# best bandsaw blade for hardwood



## screwy1 (May 18, 2011)

hi i'm new to this, can anybody advise which is the best bandsaw blade for use on hard woods.

cheers
keith


----------



## Ralph Barker (Dec 15, 2008)

A lot depends on what you are doing (straight cuts, arcs or re-sawing) and what your bandsaw will handle.

For general purpose blades, I like Olson premium blades:

OLSONSAW.COM

I'm not sure what is available in the UK or Europe, however.


----------



## xplorx4 (Dec 1, 2008)

Greetings Keith and welcome to the router forums, we are glad to have you join us.

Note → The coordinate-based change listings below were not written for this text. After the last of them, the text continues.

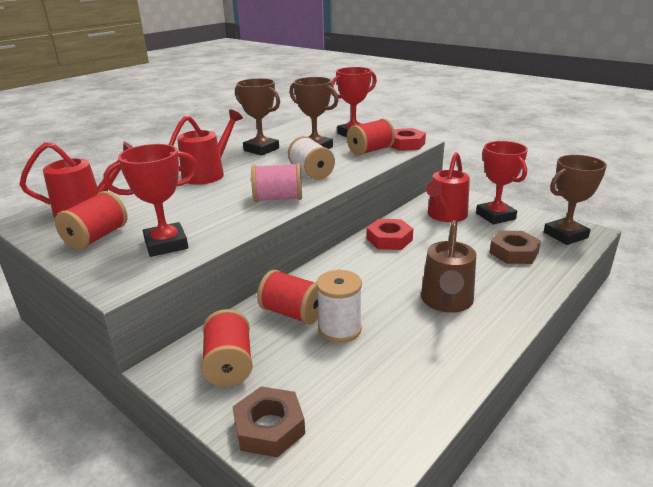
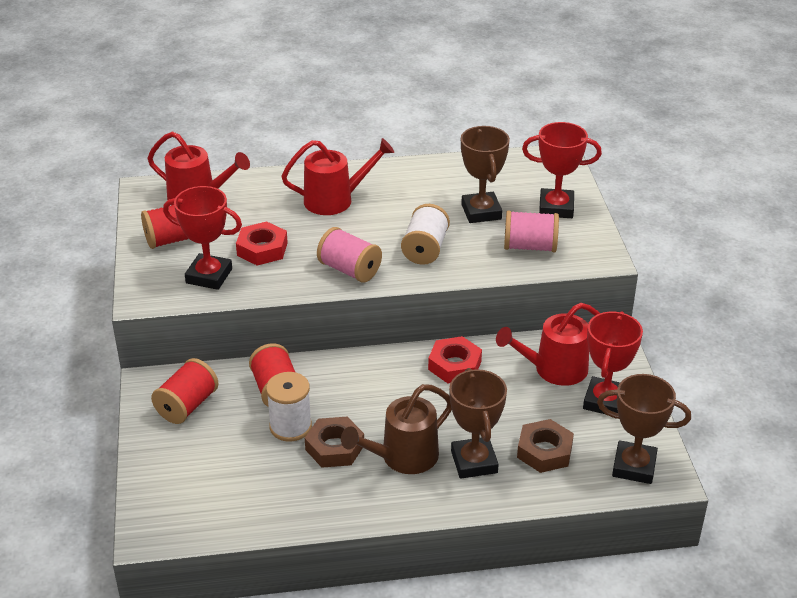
camera: 40 degrees right, 10 degrees up
(261, 149) = (427, 186): brown trophy -> brown trophy (474, 462)
(269, 427) = (160, 465): brown nut -> brown nut (334, 447)
(370, 151) = (529, 246): red spool -> pink spool
(405, 144) = (583, 256): red nut -> red nut (262, 249)

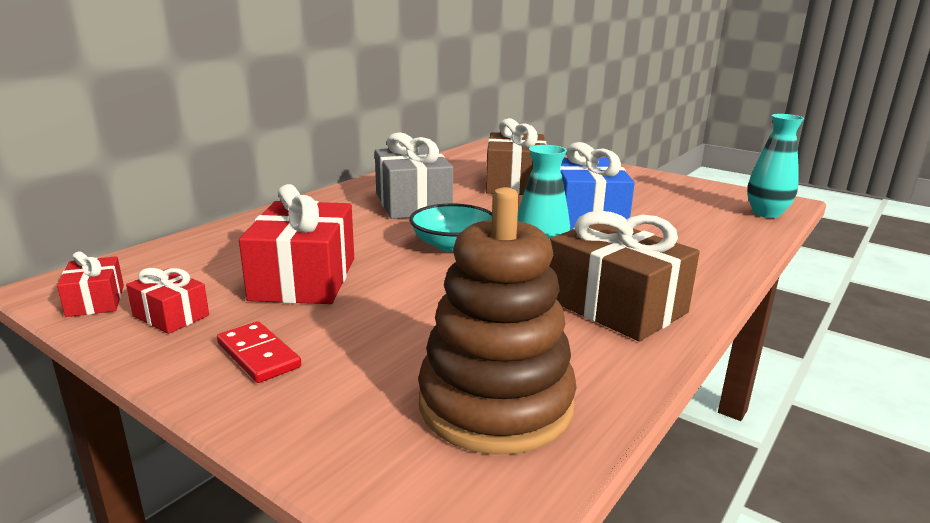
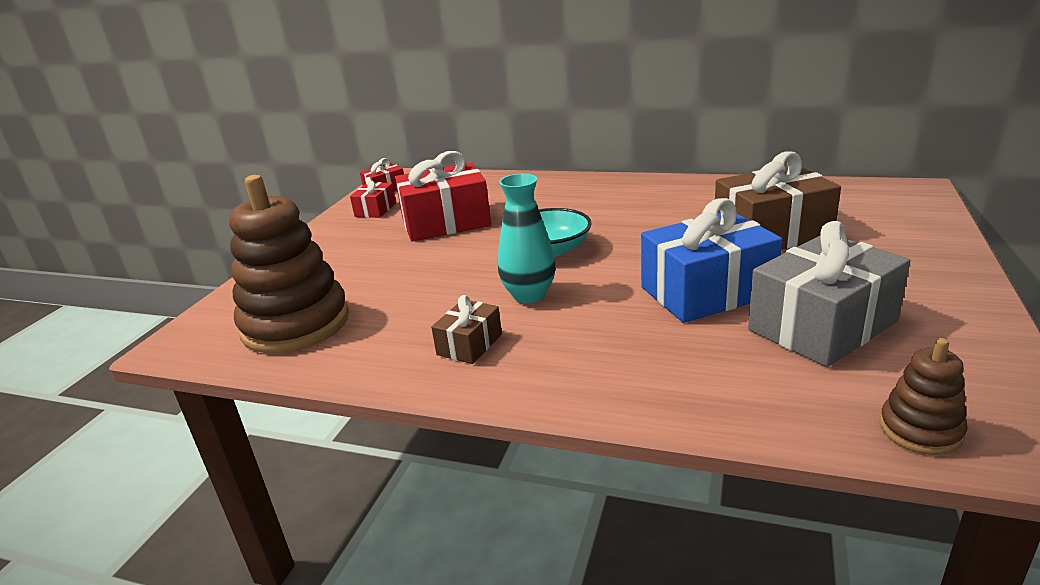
camera: 75 degrees right, 5 degrees up
(258, 355) = (337, 244): red domino -> none
(413, 203) = (638, 210): grey gift -> grey gift (822, 326)
(615, 306) = (469, 344): brown gift -> brown gift, size x0.50
(766, 213) = (920, 430): turquoise vase -> brown stacking toy

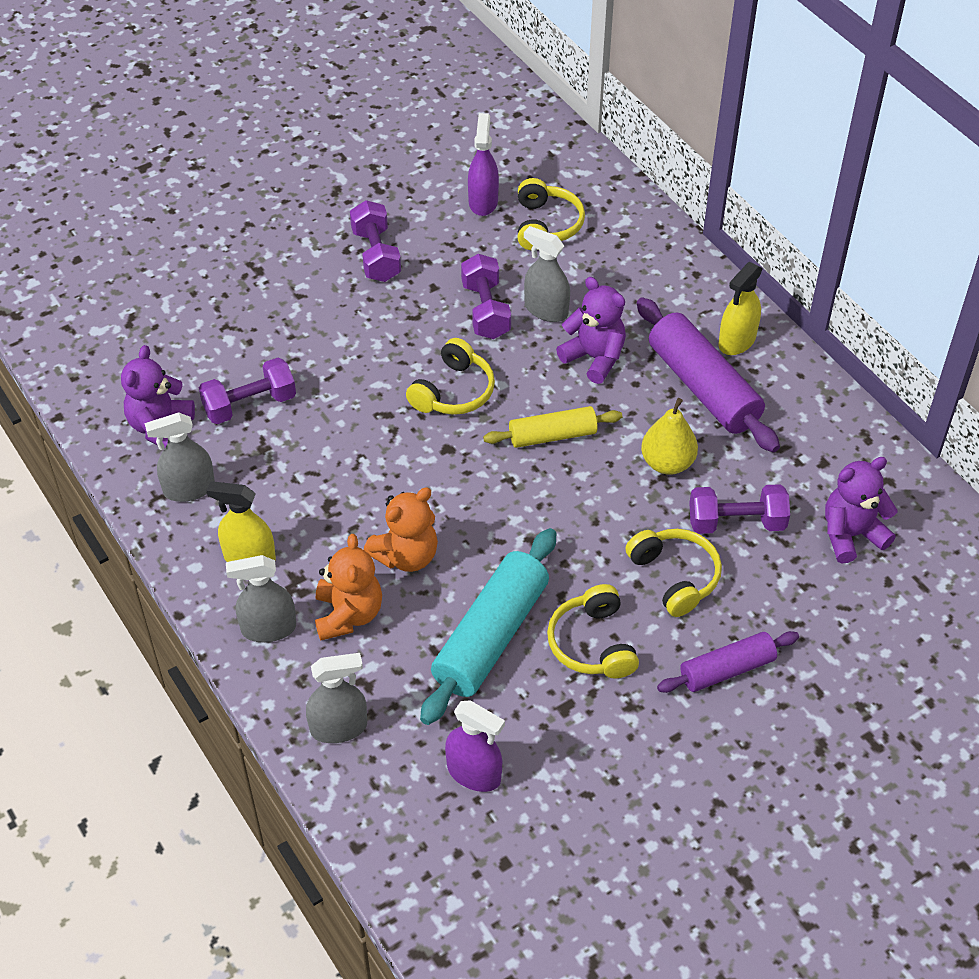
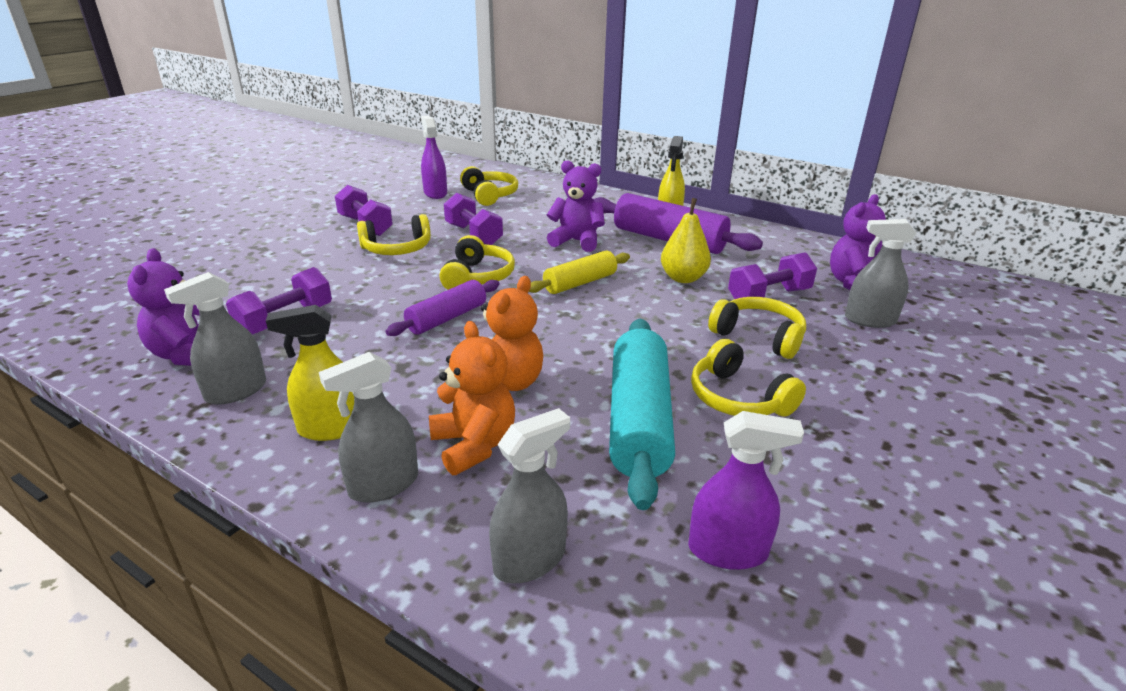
camera: 25 degrees left, 20 degrees down
(393, 313) = (397, 249): none -> yellow headphones
(546, 310) = (520, 227): grey spray bottle -> grey spray bottle (870, 320)
(727, 670) = (868, 383): purple rolling pin -> purple rolling pin (447, 318)

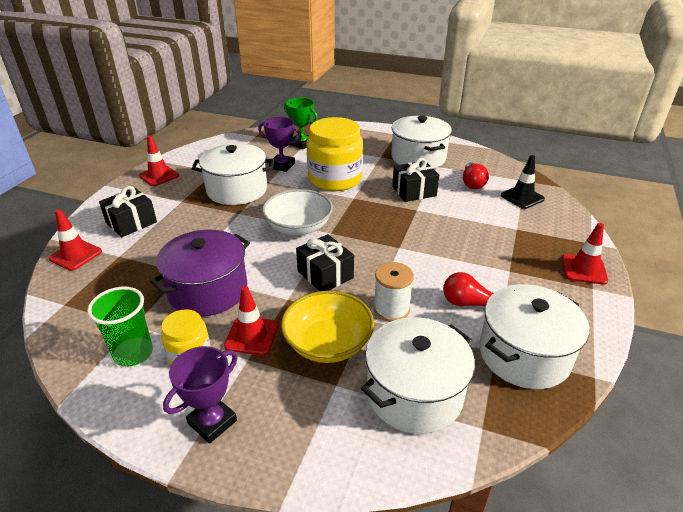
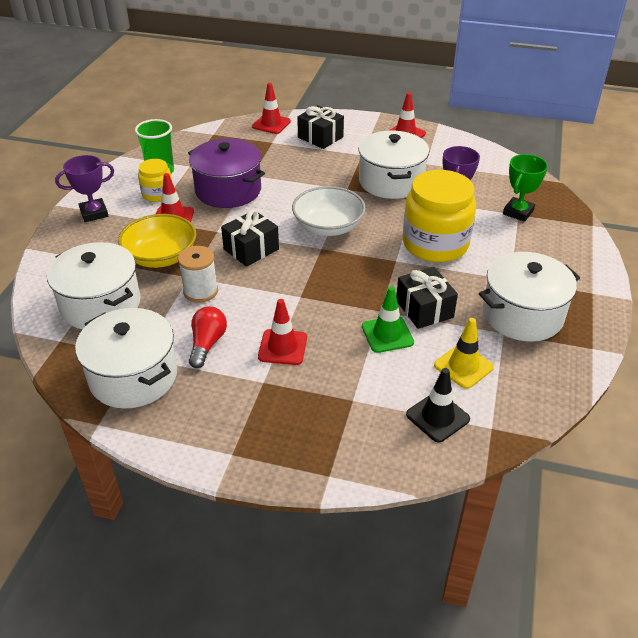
camera: 85 degrees right, 5 degrees up
(212, 422) = (94, 213): purple trophy -> purple trophy turned 60 degrees counterclockwise
(444, 209) = (387, 334): none -> green traffic cone
(472, 183) = (463, 366): red light bulb -> yellow traffic cone
(584, 269) = (268, 453): red traffic cone -> red traffic cone (282, 347)

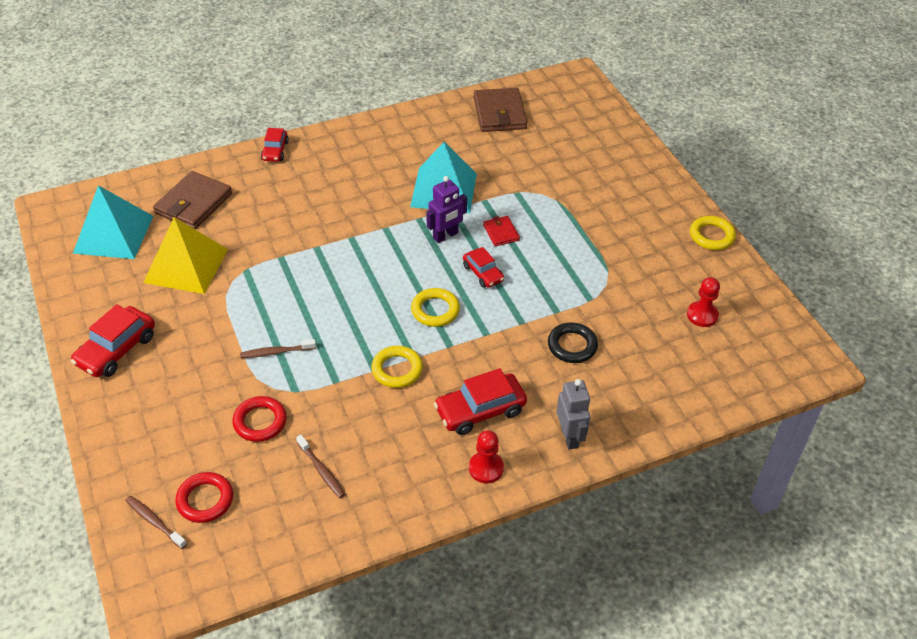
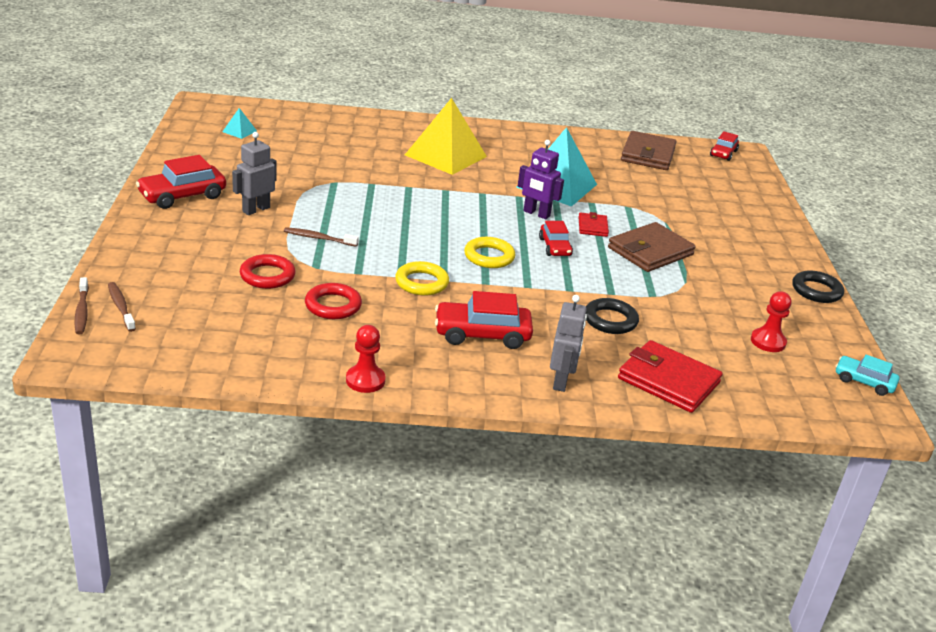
camera: 20 degrees right, 15 degrees down
(113, 234) = (239, 131): turquoise pyramid -> turquoise pyramid, size x0.41
(186, 265) = (284, 165): yellow pyramid -> yellow pyramid (445, 155)
(194, 204) = (322, 133): brown wallet -> brown wallet (650, 251)
(196, 338) = (256, 209): none -> grey robot
(205, 500) = (176, 308): red ring -> red ring (333, 305)
(275, 151) = (419, 122): red car -> red car (723, 153)
(321, 470) = (297, 324): brown toothbrush -> brown toothbrush (82, 311)
(445, 236) = (536, 214): purple robot -> purple robot turned 45 degrees clockwise
(486, 468) = (457, 375): red pawn -> red pawn (365, 380)
(649, 397) = (668, 381): none -> red wallet
(711, 236) = (816, 291): yellow ring -> black ring
(790, 329) = (864, 382): none -> turquoise car

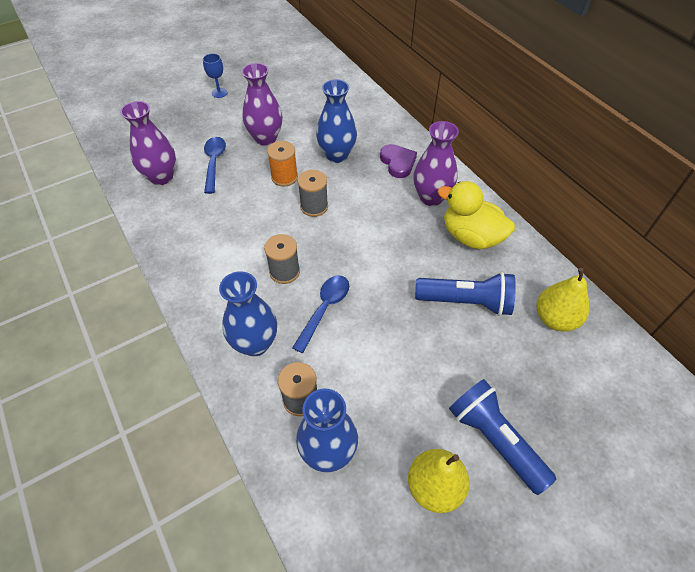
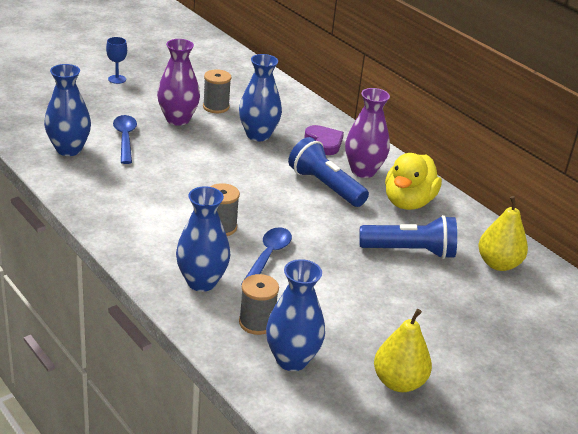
camera: 10 degrees left, 20 degrees down
(161, 177) = (69, 149): purple vase -> blue vase
(284, 177) = (205, 152): orange spool -> none
(314, 206) = (242, 176): grey spool -> grey spool (216, 107)
(471, 237) = (408, 202): yellow duck -> yellow duck turned 90 degrees counterclockwise
(494, 440) = (451, 349): blue flashlight -> blue flashlight (325, 186)

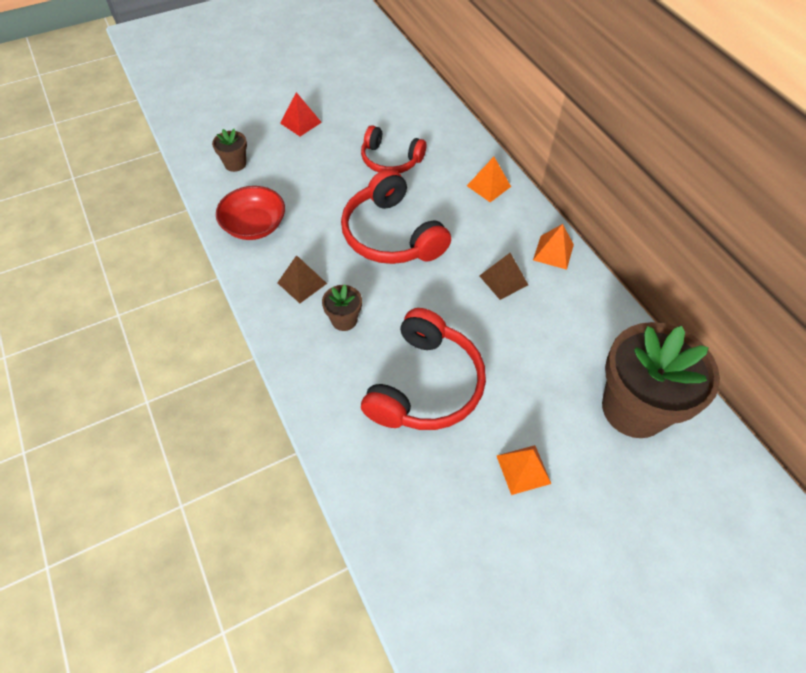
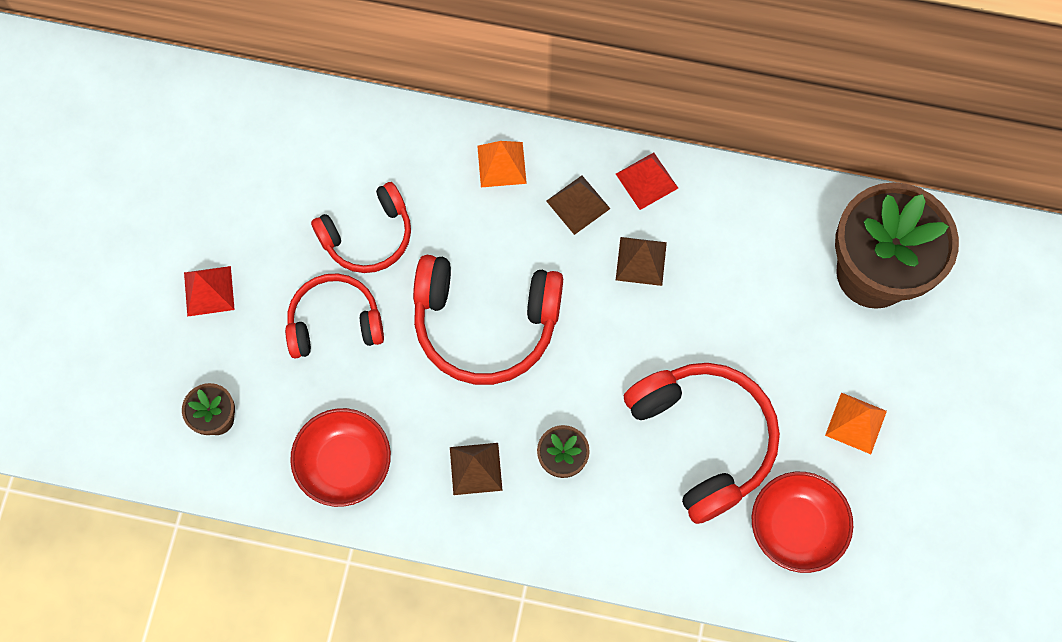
camera: 50 degrees left, 15 degrees up
(330, 175) = (335, 322): none -> red headphones
(416, 481) = (796, 526): none -> red bowl
(504, 231) = (578, 204): none -> brown pyramid
(553, 252) = (646, 180): orange pyramid -> red pyramid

It depends as Ralph said, for re-saw the "Wood Slicer" from Highland Woodworking here in Atlanta, Woodworking Tools | Woodworking Supplies


----------



## screwy1 (May 18, 2011)

thanks for quick reply muck


----------



## gallianp (Oct 13, 2009)

Suffolk Machinery

call them! tell what saw you have, what you want to cut etc.

Very helpful people -- Timber wolf blades.


----------



## derek willis (Jan 21, 2009)

We have blades available here in the U/K "Axcalibur" by name, and they are excellent blades, I have used no other for quite a few years, and for ripping hardwood, which is what I mostly do with the bandsaw, I use 3 T.P.I. and the skip tooth, this arrangement cuts very well and clears the waste very rapidly, resulting in excellent finish and fast productivity.


----------